Topic 2 Percentages
2.1 What is a percentage
A percentage is another way of presenting a fraction. It literally means “per 100,” and so when you express a number as a percentage it means writing it as a number out of 100.
2.2 Writing one number as a percentage of another
In order to calculate what percentage you have, divide the two numbers and multiply by 100.
E.g. If I have 25 apples and 5 of them are red, what percentage of the apples are red?
\[ \frac{5}{25} \times 100 = 20\%\]
If I have 4 cats and 3 dogs, I have a total of 7 animals.
\[ \frac{4}{7} \times 100 = 57\%\]
are cats, and
\[ \frac{3}{7} \times 100 = 43\%\]
are dogs.
We are not restricted to just two categories, and the above calculations are easily extended. If you have lots of categories the results are often shown in tables or bar graphs.
E.g.
Pet | Count | Percentage |
---|---|---|
cat | 4 | 25.00 |
dog | 3 | 18.75 |
rabbit | 2 | 12.50 |
parakeet | 7 | 43.75 |
Total | 16 | 100.00 |
2.3 Percentage of an amount
If I have 16 pets and 25% of them are cats, I might want to know how many cats I have. Since 25% means 25 out of every 100, I can work this out with
\[ 16 \times \frac{25}{100} = 4 \]
2.4 Percentage increase and decrease
Prices rise and prices fall, and these are often expressed as percentages. If a hat costing £20 increases by 5%, I would like to know the new price. The easiest way to do this is to think that the price is now 105% of the old price, so I can work it out by doing the same calculation as in the last section.
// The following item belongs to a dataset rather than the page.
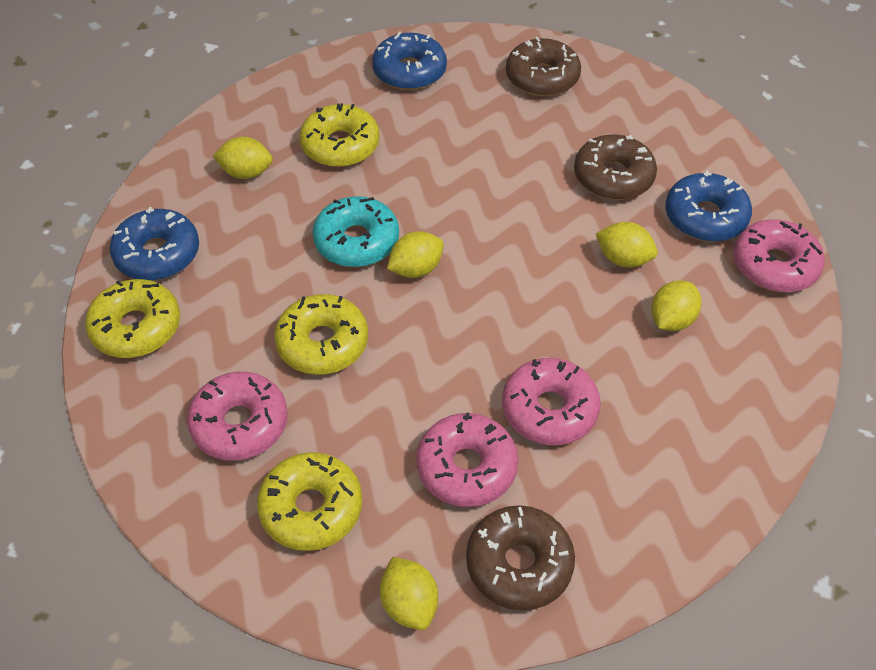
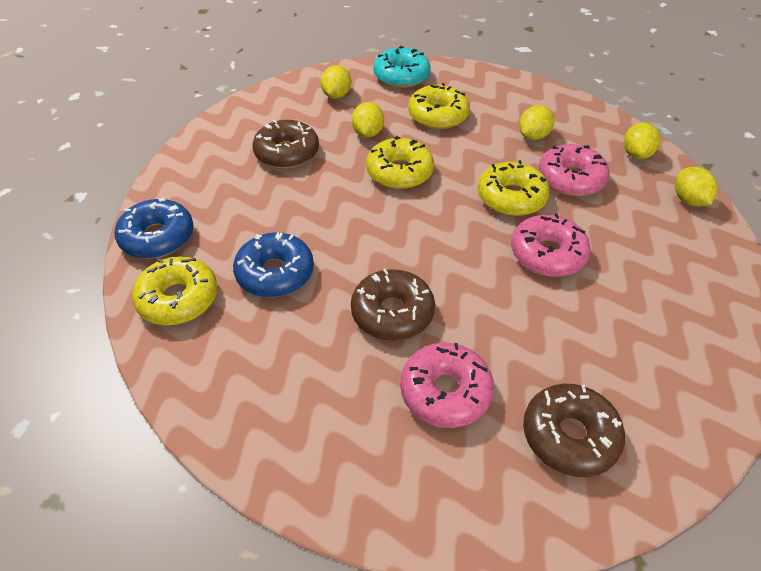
blue donut: 3 -> 2
pink donut: 4 -> 3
\[ £20 \times \frac{105}{100} = £21 \]
Similarly if the hat is in a sale and has 20% off, the new prices is only \(100-20=80\)% of the old price, so I can do
\[ £20 \times \frac{80}{100} = £16 \]
2.5 Multipliers
By now you should be happy about the idea that a percentage is something out of a hundred, so 5% means 5 out of a 100, 80 percent means 80 out of a hundred. We have used this in the calculation by writing things like \(\frac{80}{100}\) explicitly in our calculations. We could, however, work that out first \(\frac{80}{100} = 0.8\) and just multiply by that first. E.g. 80% of £20 can be calculated as
\[ £20 \times 0.8 = £16 \]
This number, 0.8 here, is referred to as a multiplier and can save you a lot of time in calculations as long as you are happy about dividing numbers by 100.
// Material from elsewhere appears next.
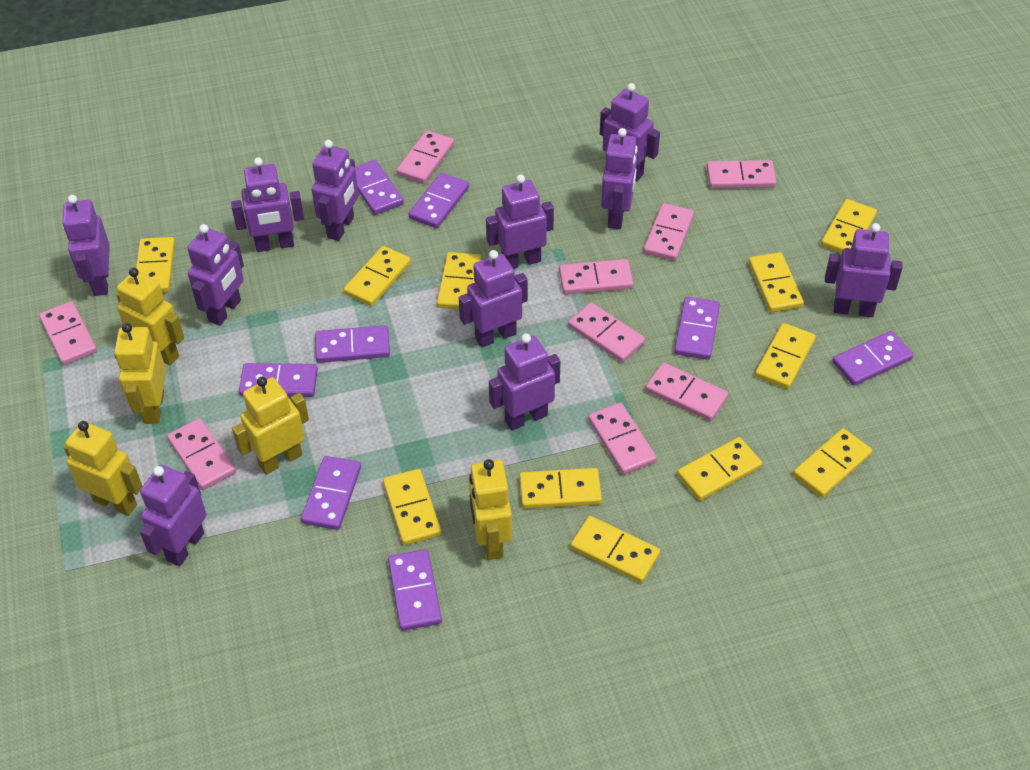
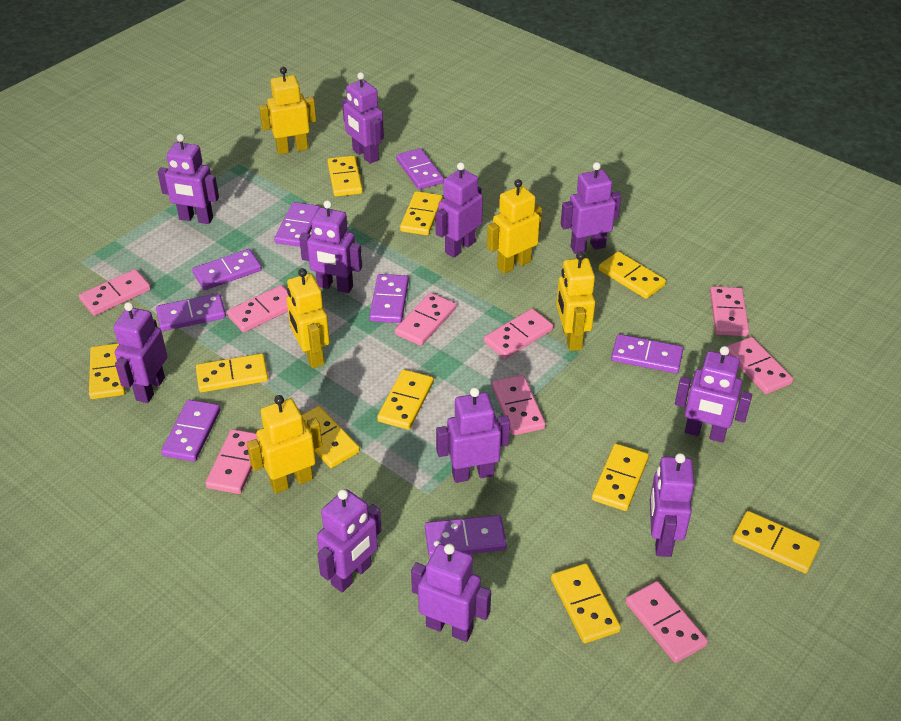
yellow domino: 11 -> 10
E.g. If the price of apples was £2 per bag and it increases by 10% I now have 110%, which is a multiplier of 1.1. I can then calculate
\[ £2 \times 1.1 = £2.20 \]
to find the new price of a bag of apples.
2.6 Finding the original amount
Sometimes it is useful to know how much something was before a percentage increase or decrease happened. E.g. in the hat example from the last section, if I know the hat is now £16 and this is in a 20% sale, I might be interested in what the price was before the sale. This isn’t as simple as just adding 20% to the sale price, as this will be too small.
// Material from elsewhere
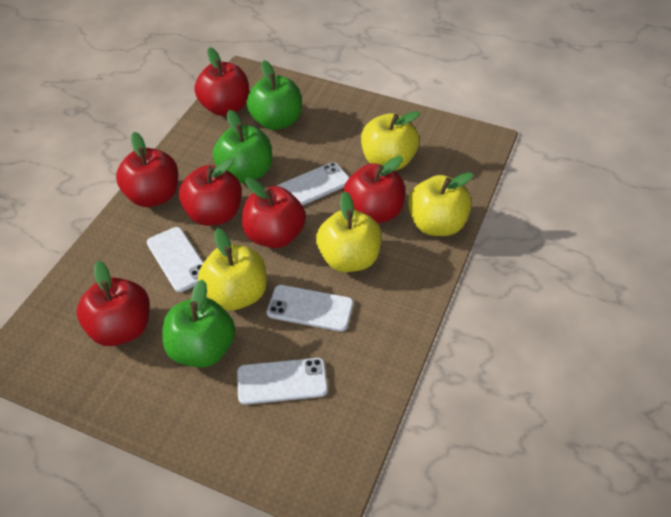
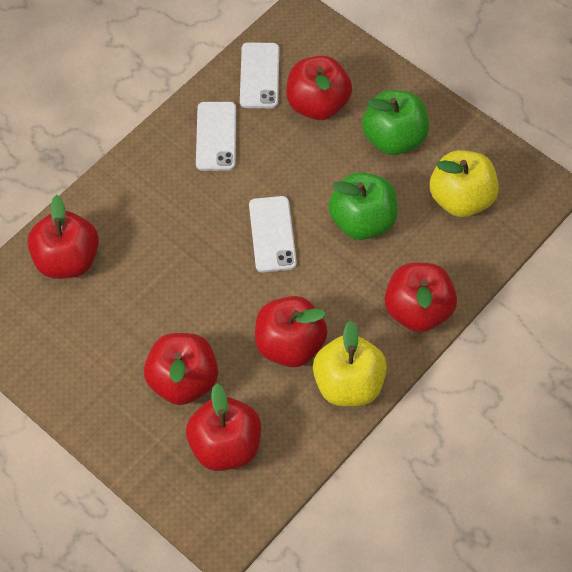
green apple: 3 -> 2
white phone: 4 -> 3
yellow apple: 4 -> 2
This is where being able to use multipliers, as described above, is really useful. In order to find the original amount, we just divide by the multiplier.
E.g. After a 10% increase in price a bag of apples now costs £2.20, what was the original price?
- Find the multiplier: 10% increase means we have 110% of the original amount. This is a multiplier of 1.1.
- Divide the new amount by the multiplier to get the original amount:
\[ \frac{£2.20}{1.1} = £2 \]